GIVEN TEXT:
---+---
I commend the hon. minister for the new focus on families and for trying to respond to the needs of families as a unit, not as children and adults separate from one another. When she talks about extended families, I presume that grandparents are going to have a new consideration and a new place in family support systems. They have been asking us for that opportunity and that privilege.

We are also talking about prevention before intervention. But we need to intervene at the first sign that a family is going to break down. There needs to be a change and a re-education -- at the front level and within the system itself -- of the people who deliver the system. May I suggest that we take the lead of business and the good-host program? I was thinking just the other day that perhaps we should ask for the good-host program to be involved in working with the departments of all our ministries, with the recognition that the customer is right, and that our duty is to serve them. It is not their duty to kowtow to the rules and regulations that we have put before them in the past.

There needs to be a major change. I commend the intent here, but I suggest that it may be only a minor change. It's not altogether a question of money. If we put our focus on money, I think we're going to miss the reality. When we have an opportunity to read the recommendations, I trust we will discover that the majority of the recommendations deal with change to the whole system of how we deal with people, and in response to that, provide the money through the system, which means that they don't have to be in these difficulties in the first place.

I commend the hon. minister for a start in moving in the right direction, as she has been doing. I question whether it's far enough or whether we have dug deep enough into the system itself, which one ministry cannot do. It will have to be a combined activity of the whole government and the whole Legislature.

R. Neufeld: I would like to assure the minister that I don't have a pipeline into her office, and I didn't know that she was going to bring this forward today. But had she sent the speaking notes around earlier today, I can assure her that the question might have been a little different. We would have known beforehand what the ministerial statement was going to be about.

I am pleased that the minister had the meetings -- I knew they were taking place -- and has come forward with a statement of how her government feels social services, children and people in need are to be treated from now on. It's an issue that affects each and every one of us. I have those problems in my constituency, and when I'm in the city I see them an awful lot more. I can appreciate, after having been here for the amount of time I have.... It's more in the forefront for me than it was before. I can see that it is a bigger problem in the cities than it is in rural B.C.
---+---
DATASET EXTRACT:
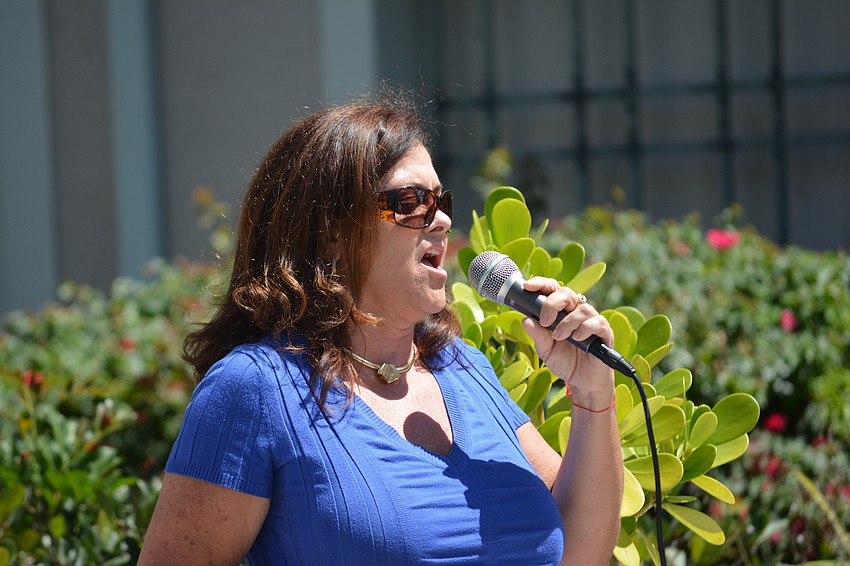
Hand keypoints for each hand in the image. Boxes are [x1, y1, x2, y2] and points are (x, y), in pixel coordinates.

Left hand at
---+---
INSTRUCTIONS:
1. Reproduce the passage from the debate excerpt verbatim, starting at "I am pleased" and ending at "in rural B.C.".
2. Answer these from the debate excerpt:
(a) Which business program does the first speaker suggest the government take the lead of?
(b) According to the first speaker's presumption, who will gain a new consideration in family support systems?
(c) Where does R. Neufeld say the problem is bigger than in rural B.C.?

TASK-BY-TASK ANSWERS:
1.
I am pleased that the minister had the meetings -- I knew they were taking place -- and has come forward with a statement of how her government feels social services, children and people in need are to be treated from now on. It's an issue that affects each and every one of us. I have those problems in my constituency, and when I'm in the city I see them an awful lot more. I can appreciate, after having been here for the amount of time I have.... It's more in the forefront for me than it was before. I can see that it is a bigger problem in the cities than it is in rural B.C.

2.
(a) The good-host program.
(b) Grandparents.
(c) In the cities.